____ Data records
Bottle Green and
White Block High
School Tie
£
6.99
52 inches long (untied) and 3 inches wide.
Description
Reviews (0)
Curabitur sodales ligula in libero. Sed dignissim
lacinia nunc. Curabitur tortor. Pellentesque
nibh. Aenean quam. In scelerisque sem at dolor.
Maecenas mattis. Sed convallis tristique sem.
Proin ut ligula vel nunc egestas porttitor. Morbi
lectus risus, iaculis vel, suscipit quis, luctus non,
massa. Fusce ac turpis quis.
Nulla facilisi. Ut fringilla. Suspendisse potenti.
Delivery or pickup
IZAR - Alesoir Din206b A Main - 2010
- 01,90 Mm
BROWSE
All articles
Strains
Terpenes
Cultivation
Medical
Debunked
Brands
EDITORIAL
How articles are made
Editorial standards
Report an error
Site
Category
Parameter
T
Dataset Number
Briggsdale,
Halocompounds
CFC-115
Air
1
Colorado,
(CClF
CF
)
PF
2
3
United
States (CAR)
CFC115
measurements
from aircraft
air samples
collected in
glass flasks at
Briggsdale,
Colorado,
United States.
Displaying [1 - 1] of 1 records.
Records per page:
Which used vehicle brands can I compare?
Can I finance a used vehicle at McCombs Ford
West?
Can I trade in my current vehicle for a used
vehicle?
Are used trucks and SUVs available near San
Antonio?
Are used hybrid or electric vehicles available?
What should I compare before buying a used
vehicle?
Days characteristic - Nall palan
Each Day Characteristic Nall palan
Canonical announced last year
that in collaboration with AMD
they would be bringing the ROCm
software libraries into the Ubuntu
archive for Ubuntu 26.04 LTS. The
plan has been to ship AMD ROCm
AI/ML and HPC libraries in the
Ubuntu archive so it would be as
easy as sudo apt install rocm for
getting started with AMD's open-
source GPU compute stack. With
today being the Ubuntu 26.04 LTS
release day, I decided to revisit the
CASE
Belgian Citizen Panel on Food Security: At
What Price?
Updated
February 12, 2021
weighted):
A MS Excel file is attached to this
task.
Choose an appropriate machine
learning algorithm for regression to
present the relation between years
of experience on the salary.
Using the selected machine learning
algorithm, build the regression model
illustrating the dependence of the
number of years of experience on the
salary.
________
____ Data records
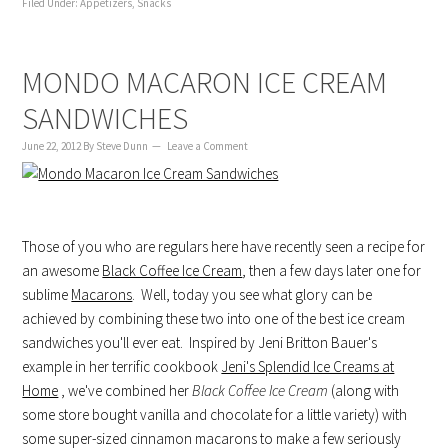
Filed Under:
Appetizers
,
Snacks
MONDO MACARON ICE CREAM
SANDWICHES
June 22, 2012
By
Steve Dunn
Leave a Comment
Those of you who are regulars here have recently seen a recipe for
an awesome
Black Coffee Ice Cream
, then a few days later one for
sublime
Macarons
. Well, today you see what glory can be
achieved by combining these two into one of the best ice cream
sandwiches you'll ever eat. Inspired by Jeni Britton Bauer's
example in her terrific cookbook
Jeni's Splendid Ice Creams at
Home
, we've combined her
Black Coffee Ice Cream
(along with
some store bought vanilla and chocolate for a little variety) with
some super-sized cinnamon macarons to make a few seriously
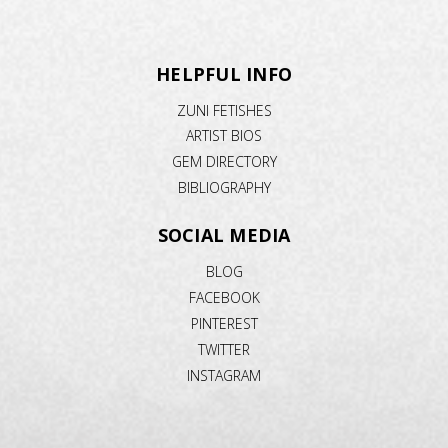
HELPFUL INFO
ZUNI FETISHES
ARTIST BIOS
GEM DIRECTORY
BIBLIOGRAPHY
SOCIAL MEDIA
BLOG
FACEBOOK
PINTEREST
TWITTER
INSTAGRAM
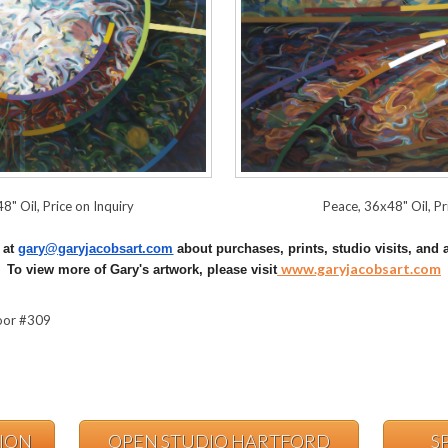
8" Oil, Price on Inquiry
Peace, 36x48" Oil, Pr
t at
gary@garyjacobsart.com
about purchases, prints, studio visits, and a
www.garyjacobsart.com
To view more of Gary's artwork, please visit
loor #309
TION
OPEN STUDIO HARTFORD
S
________
____ Data records
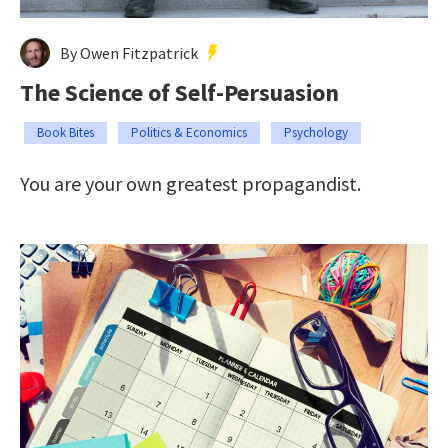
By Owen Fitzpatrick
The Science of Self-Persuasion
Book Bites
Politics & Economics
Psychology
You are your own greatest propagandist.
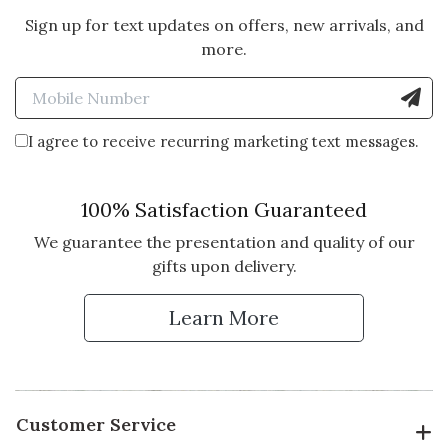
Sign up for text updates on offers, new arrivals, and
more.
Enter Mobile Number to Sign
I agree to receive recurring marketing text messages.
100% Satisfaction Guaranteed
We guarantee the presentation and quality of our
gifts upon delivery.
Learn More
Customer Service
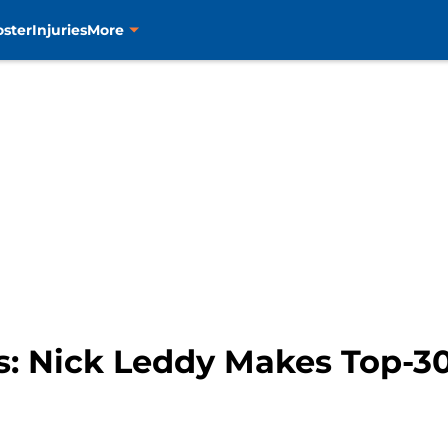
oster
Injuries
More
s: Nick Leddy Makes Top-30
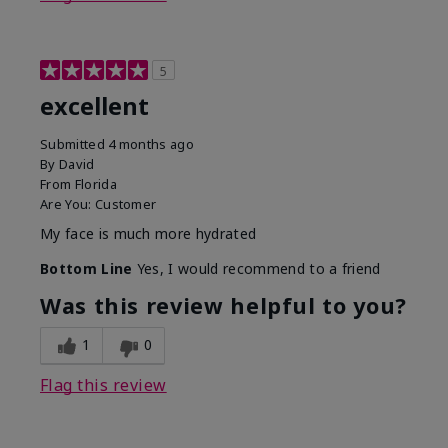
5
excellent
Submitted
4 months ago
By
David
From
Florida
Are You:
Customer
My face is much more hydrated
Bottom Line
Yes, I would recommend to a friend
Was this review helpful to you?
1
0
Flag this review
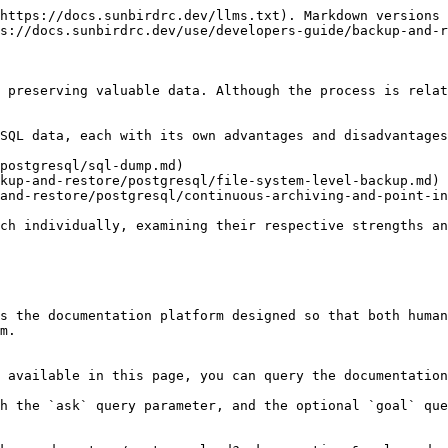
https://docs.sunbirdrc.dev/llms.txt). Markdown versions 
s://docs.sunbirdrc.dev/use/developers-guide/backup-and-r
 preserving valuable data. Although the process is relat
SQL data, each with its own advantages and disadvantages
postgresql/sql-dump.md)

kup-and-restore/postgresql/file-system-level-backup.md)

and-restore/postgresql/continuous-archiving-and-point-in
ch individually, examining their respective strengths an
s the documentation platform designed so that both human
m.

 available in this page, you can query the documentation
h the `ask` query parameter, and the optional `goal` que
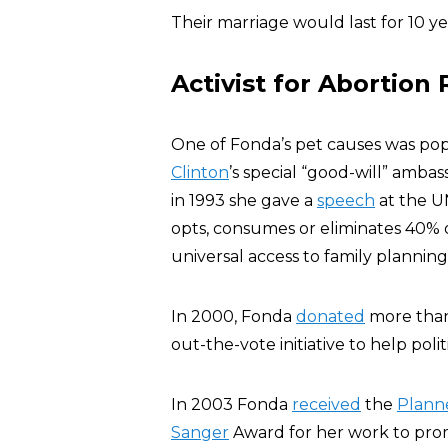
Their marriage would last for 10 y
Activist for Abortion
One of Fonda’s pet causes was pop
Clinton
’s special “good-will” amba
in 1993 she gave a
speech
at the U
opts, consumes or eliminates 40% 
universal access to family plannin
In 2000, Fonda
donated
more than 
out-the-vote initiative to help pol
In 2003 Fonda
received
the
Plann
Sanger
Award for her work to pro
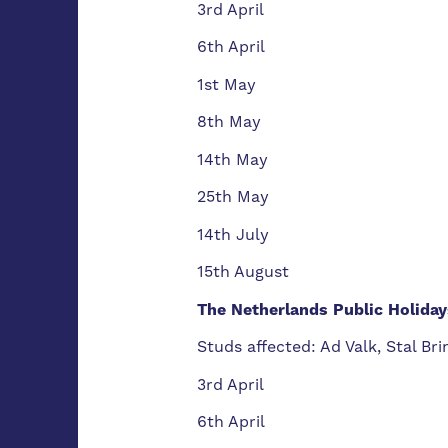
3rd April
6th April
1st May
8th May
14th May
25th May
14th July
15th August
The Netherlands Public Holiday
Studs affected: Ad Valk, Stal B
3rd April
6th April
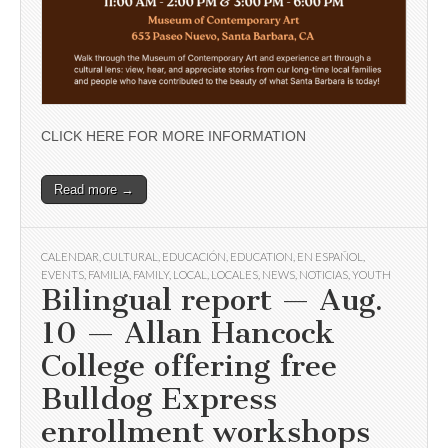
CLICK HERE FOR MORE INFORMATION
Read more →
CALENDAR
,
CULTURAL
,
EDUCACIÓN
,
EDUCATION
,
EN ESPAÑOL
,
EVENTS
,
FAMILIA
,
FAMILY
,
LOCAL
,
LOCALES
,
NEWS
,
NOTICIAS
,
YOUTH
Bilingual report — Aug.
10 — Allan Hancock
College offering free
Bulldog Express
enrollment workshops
________
What you are asked to do: Copy the records word for word, beginning with the line that contains "Bottle Green and" and continuing through the line that contains "getting started with".

Exercise response:
Bottle Green and
White Block High
School Tie
£
6.99
52 inches long (untied) and 3 inches wide.
Description
Reviews (0)
Curabitur sodales ligula in libero. Sed dignissim
lacinia nunc. Curabitur tortor. Pellentesque
nibh. Aenean quam. In scelerisque sem at dolor.
Maecenas mattis. Sed convallis tristique sem.
Proin ut ligula vel nunc egestas porttitor. Morbi
lectus risus, iaculis vel, suscipit quis, luctus non,
massa. Fusce ac turpis quis.
Nulla facilisi. Ut fringilla. Suspendisse potenti.
Delivery or pickup
IZAR - Alesoir Din206b A Main - 2010
- 01,90 Mm
BROWSE
All articles
Strains
Terpenes
Cultivation
Medical
Debunked
Brands
EDITORIAL
How articles are made
Editorial standards
Report an error
Site
Category
Parameter
T
Dataset Number
Briggsdale,
Halocompounds
CFC-115
Air
1
Colorado,
(CClF
CF
)
PF
2
3
United
States (CAR)
CFC115
measurements
from aircraft
air samples
collected in
glass flasks at
Briggsdale,
Colorado,
United States.
Displaying [1 - 1] of 1 records.
Records per page:
Which used vehicle brands can I compare?
Can I finance a used vehicle at McCombs Ford
West?
Can I trade in my current vehicle for a used
vehicle?
Are used trucks and SUVs available near San
Antonio?
Are used hybrid or electric vehicles available?
What should I compare before buying a used
vehicle?
Days characteristic - Nall palan
Each Day Characteristic Nall palan
Canonical announced last year
that in collaboration with AMD
they would be bringing the ROCm
software libraries into the Ubuntu
archive for Ubuntu 26.04 LTS. The
plan has been to ship AMD ROCm
AI/ML and HPC libraries in the
Ubuntu archive so it would be as
easy as sudo apt install rocm for
getting started with AMD's open-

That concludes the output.